Debris threat avoided at space station: NASA
A piece of Soviet space debris is not likely to collide with the International Space Station after all, and astronauts have moved ahead with restocking the orbiting lab, NASA said Monday.
The US space agency said it was tracking the space junk on Sunday, shortly after the shuttle Atlantis docked on its final mission, and warned that a maneuver with the shuttle's thrusters might be necessary to avoid it.
But those concerns were alleviated on Monday when the agency determined the two were not on a collision course after all.
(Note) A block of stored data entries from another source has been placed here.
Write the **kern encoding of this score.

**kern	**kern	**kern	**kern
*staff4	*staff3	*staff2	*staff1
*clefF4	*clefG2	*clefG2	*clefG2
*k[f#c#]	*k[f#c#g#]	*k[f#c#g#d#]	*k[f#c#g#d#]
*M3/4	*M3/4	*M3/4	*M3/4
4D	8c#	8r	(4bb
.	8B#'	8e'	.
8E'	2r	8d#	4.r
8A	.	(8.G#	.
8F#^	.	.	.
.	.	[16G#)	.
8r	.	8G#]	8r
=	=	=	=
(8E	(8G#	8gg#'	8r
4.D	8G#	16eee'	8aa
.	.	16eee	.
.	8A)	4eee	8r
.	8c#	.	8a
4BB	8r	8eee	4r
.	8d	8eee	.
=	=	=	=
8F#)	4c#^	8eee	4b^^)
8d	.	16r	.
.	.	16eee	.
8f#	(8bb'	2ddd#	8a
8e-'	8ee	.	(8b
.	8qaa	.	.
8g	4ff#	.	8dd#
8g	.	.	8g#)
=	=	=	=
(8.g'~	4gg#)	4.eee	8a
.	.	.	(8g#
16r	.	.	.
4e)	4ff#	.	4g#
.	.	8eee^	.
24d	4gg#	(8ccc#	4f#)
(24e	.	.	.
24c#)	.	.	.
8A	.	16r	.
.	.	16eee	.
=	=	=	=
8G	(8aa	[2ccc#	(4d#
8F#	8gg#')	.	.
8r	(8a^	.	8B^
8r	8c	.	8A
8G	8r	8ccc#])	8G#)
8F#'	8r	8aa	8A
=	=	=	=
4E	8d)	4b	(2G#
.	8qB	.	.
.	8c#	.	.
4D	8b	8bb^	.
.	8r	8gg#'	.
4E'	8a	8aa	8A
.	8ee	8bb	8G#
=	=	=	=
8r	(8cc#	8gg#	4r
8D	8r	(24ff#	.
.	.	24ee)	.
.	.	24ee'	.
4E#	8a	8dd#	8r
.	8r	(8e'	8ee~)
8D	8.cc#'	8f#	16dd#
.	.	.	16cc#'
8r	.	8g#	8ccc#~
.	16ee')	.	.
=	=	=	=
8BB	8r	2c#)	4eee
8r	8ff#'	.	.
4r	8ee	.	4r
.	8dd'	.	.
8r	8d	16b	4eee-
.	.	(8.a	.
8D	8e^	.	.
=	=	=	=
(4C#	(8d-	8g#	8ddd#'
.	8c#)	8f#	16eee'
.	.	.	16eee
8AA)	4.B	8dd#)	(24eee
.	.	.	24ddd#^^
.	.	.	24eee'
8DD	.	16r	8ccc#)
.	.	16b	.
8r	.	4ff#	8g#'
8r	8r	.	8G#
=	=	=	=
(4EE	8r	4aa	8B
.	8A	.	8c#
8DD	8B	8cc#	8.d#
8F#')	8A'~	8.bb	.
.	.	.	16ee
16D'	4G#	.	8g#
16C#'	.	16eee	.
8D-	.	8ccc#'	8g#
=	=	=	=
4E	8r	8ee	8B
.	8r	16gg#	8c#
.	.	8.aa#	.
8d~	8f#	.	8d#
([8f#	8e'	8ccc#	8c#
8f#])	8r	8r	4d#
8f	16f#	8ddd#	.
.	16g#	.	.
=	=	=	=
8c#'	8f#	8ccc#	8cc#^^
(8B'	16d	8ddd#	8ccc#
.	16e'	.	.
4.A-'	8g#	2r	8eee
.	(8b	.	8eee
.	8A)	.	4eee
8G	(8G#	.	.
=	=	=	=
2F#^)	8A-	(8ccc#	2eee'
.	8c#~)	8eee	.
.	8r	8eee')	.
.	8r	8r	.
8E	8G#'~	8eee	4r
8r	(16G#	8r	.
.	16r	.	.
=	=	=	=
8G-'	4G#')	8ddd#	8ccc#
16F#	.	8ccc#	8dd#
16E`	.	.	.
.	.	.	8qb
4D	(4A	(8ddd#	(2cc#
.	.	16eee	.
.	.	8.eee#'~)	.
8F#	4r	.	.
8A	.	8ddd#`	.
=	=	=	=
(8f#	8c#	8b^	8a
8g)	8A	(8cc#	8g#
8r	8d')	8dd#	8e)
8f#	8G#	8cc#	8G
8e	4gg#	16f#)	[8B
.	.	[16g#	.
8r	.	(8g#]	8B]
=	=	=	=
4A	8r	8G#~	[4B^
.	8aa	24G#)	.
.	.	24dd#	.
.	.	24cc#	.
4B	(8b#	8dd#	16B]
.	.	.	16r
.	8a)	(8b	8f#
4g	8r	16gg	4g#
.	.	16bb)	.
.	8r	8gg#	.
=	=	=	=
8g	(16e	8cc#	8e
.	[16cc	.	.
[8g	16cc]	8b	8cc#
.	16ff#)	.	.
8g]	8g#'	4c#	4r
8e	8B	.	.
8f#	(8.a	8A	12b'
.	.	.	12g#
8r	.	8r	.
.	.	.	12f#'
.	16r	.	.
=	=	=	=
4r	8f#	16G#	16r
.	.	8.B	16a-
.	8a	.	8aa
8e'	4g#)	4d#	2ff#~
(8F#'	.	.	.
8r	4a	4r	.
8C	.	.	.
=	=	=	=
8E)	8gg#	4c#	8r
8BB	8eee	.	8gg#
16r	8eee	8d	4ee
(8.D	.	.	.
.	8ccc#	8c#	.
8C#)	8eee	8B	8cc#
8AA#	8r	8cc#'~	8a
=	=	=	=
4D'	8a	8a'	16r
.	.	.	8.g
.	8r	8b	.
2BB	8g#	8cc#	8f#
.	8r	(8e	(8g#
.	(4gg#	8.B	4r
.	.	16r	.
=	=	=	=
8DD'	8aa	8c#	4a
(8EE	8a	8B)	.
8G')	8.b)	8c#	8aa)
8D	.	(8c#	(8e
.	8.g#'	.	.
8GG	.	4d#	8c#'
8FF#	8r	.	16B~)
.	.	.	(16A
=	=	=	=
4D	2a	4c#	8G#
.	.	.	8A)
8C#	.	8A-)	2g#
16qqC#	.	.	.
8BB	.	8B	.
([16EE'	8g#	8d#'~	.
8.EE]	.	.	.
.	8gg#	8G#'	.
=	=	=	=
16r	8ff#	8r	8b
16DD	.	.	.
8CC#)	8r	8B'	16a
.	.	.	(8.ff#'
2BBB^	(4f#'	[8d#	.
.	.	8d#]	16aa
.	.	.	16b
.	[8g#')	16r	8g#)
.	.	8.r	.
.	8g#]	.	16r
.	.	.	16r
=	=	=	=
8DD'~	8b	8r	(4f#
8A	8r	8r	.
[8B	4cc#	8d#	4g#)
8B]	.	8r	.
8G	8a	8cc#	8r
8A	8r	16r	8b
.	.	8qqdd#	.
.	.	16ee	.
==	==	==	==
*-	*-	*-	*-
More details were expected to be released at a press conference later Monday. NASA has said such events are not uncommon and that 500,000 such objects are being tracked in the Earth's orbit.
This particular piece of space junk was part of Cosmos 375, a satellite launched in 1970 by the former Soviet Union and which collided with another satellite and broke apart.
Meanwhile, the four US astronauts who arrived aboard Atlantis began work with their six colleagues at the ISS to transfer a year's worth of food and spare parts to the orbiting outpost.
Other supply ships from Europe, Japan and Russia will be able to stock the ISS when the shuttle program retires after Atlantis's mission, but the amount of cargo space available aboard the shuttle is unparalleled.
The Raffaello multipurpose logistics module was lifted out of the shuttle's cargo bay and placed with the help of a Canadian robotic arm onto the space station's Harmony node at 6:46 am (1046 GMT), NASA said.
The container is "packed with 9,403 pounds (4,265 kilograms) of spare parts, spare equipment, and other supplies -- including 2,677 pounds (1,215 kilograms) of food -- that will sustain space station operations for a year," NASA said.
"Over the next several days, crew members will spend nearly 130 person-hours transferring items from Raffaello into the station and more than 5,600 pounds of discarded station gear into Raffaello for return to Earth."
Atlantis's flight marks the end of an era for NASA, leaving Americans with no actively operating government-run human spaceflight program and no method for sending astronauts to space until private industry comes up with a new capsule, likely by 2015 at the earliest.
With the shuttle gone, only Russia's three-seat Soyuz capsules will be capable of carrying astronauts to the ISS at a cost of more than $50 million per seat.